■ Available data:
______________________________

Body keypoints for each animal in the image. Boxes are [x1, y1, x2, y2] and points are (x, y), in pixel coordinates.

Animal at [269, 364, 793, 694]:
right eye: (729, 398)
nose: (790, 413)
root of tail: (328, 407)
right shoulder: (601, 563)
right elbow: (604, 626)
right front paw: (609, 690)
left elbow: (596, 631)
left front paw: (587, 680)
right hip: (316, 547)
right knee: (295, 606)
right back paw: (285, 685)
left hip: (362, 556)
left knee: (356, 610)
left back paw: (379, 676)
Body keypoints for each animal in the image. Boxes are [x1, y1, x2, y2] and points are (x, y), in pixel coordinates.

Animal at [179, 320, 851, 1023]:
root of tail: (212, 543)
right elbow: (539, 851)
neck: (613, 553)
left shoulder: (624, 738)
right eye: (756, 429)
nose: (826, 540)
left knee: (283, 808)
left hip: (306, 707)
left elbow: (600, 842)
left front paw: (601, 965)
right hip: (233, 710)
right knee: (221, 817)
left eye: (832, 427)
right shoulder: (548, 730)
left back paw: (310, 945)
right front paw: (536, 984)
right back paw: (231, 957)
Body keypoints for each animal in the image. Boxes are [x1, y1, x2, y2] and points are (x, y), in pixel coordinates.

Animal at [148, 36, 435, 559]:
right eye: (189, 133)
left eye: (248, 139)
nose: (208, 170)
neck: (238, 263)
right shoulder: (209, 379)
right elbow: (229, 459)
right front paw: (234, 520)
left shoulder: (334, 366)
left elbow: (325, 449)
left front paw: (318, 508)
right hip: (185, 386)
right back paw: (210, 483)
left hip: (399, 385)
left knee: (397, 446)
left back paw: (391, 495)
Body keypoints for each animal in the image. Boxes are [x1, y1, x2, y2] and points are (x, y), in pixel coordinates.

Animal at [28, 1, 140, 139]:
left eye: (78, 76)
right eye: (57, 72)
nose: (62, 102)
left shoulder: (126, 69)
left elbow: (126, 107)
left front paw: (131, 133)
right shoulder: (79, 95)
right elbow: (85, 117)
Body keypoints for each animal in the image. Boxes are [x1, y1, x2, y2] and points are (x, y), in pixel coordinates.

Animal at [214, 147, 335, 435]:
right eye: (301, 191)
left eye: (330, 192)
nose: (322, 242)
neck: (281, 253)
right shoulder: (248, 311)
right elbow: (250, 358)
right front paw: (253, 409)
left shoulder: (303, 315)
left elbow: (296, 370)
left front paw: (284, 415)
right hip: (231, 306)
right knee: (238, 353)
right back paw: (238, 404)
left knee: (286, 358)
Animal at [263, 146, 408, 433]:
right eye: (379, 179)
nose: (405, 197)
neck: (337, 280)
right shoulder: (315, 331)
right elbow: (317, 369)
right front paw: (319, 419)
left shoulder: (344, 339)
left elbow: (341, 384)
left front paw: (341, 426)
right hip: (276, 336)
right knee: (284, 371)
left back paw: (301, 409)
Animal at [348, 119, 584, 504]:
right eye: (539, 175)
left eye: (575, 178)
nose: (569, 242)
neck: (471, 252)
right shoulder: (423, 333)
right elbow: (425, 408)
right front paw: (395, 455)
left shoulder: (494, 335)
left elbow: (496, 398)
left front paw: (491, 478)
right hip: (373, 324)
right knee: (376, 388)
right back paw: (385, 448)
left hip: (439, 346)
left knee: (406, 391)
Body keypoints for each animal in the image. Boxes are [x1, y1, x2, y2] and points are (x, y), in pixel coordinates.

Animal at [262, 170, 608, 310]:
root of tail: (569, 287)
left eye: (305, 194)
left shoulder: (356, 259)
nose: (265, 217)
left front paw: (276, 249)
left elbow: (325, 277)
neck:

______________________________

■ Exercise details:
Which lines in the records above contain the word "nose"? Copy each one.

■ Answer to this problem:
nose: (790, 413)
nose: (826, 540)
nose: (208, 170)
nose: (62, 102)
nose: (322, 242)
nose: (405, 197)
nose: (569, 242)
nose: (265, 217)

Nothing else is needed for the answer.